_Activity:_ Beginning with the line where "list [137, 187, 688, 1006]" appears, set down each line exactly until the records below end, and omit the pictures.
*** Block opens ***
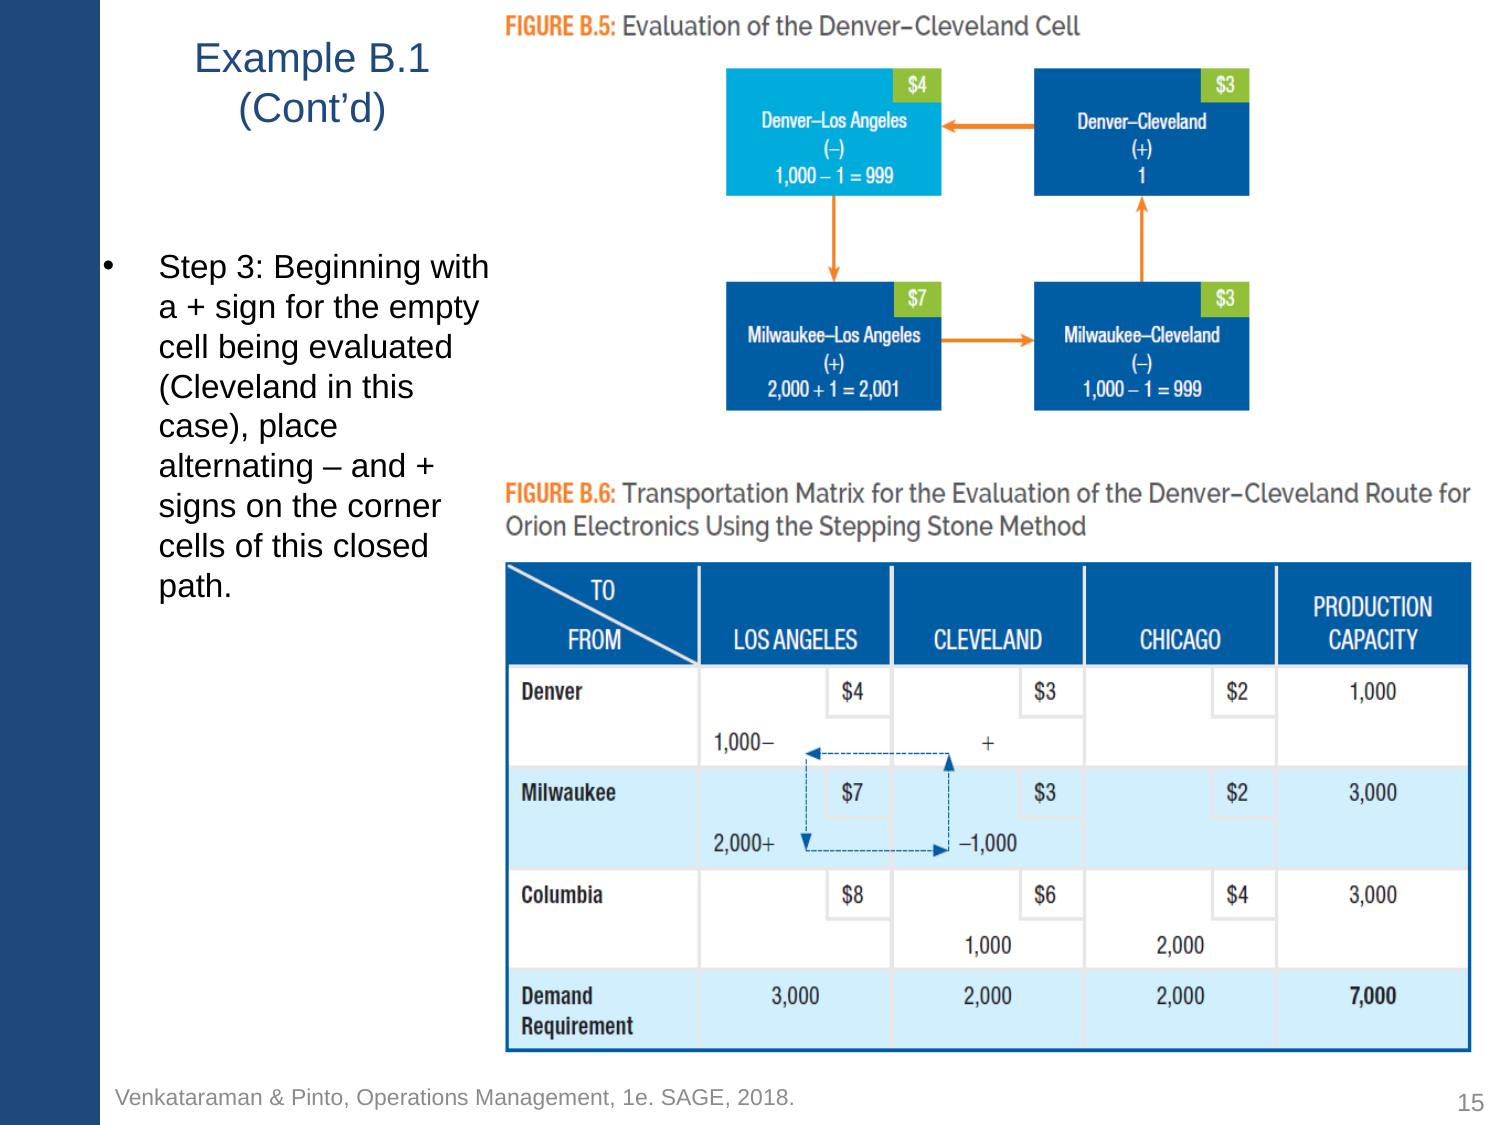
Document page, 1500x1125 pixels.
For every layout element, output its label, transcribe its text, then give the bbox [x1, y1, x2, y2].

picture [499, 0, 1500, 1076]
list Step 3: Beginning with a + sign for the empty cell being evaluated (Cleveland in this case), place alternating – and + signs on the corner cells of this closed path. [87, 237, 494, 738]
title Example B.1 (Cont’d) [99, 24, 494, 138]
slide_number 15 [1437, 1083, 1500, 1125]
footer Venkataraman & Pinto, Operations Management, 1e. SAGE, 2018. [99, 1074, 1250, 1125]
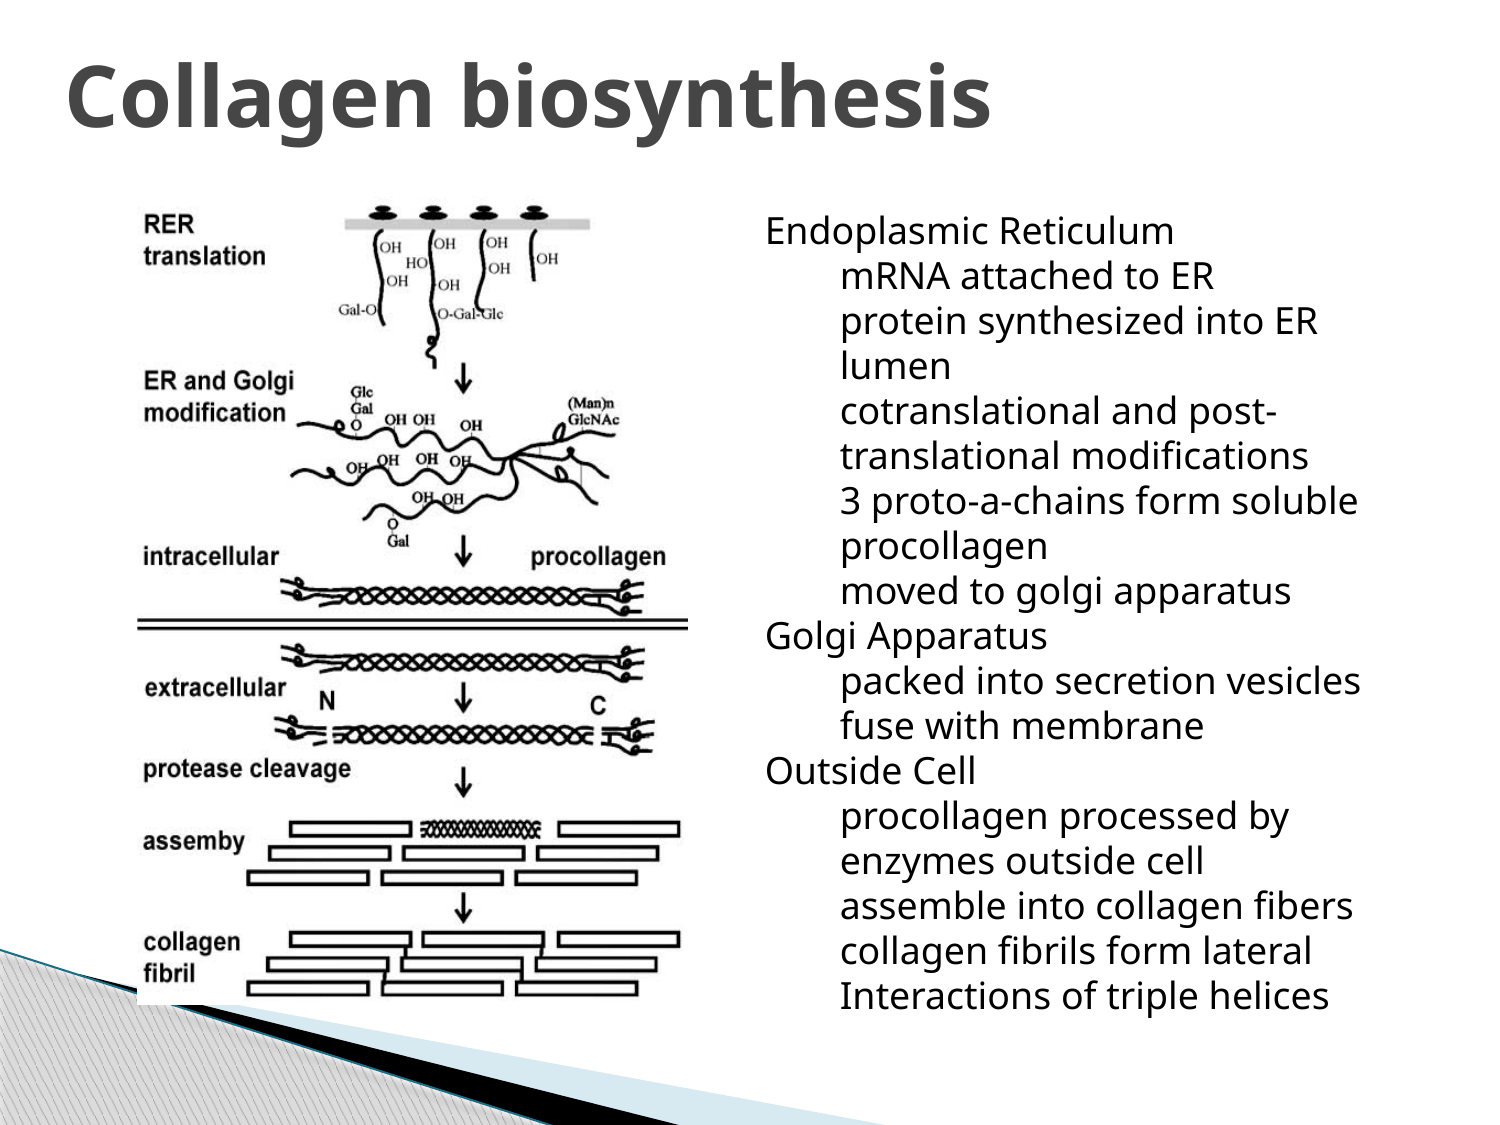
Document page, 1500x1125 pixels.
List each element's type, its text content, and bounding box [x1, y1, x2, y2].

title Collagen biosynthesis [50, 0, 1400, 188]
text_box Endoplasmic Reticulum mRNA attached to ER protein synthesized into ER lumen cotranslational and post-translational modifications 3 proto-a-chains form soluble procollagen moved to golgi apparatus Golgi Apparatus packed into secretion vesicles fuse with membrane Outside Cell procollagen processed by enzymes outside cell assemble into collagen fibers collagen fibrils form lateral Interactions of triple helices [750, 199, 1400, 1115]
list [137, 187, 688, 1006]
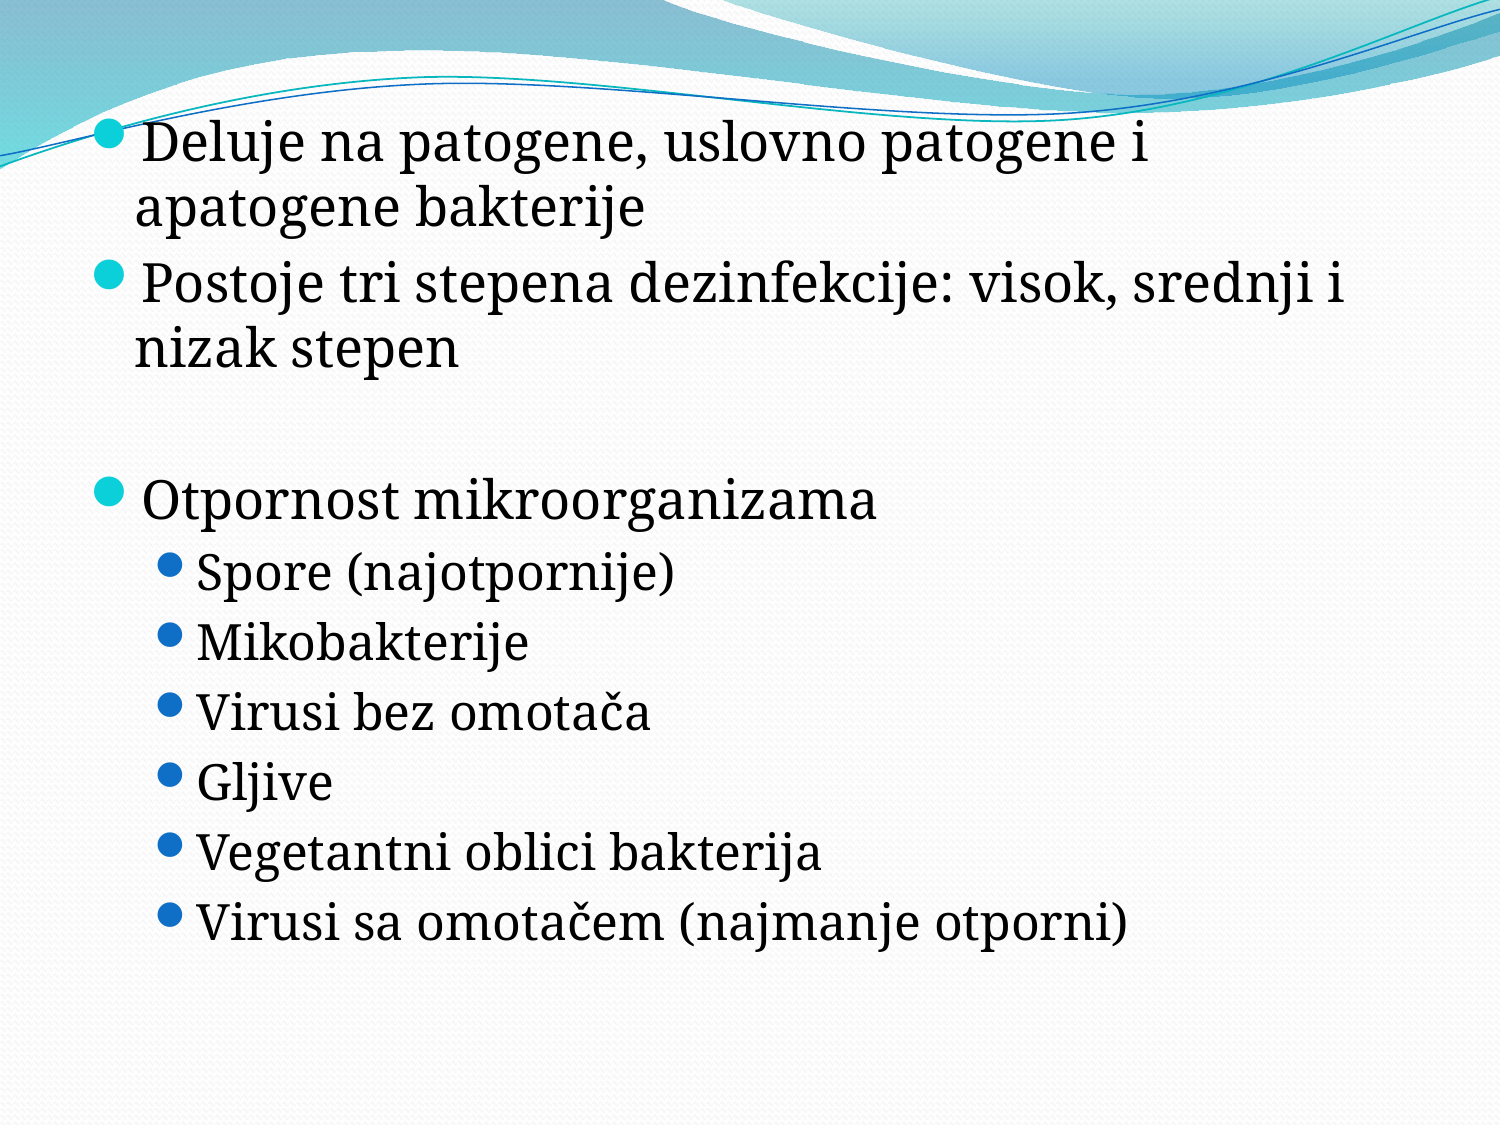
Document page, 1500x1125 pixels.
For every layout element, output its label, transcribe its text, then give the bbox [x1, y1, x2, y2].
*** Block closes ***
_Response below:_
list [137, 187, 688, 1006]
Document page, 1500x1125 pixels.
For every layout element, output its label, transcribe its text, then give the bbox [x1, y1, x2, y2].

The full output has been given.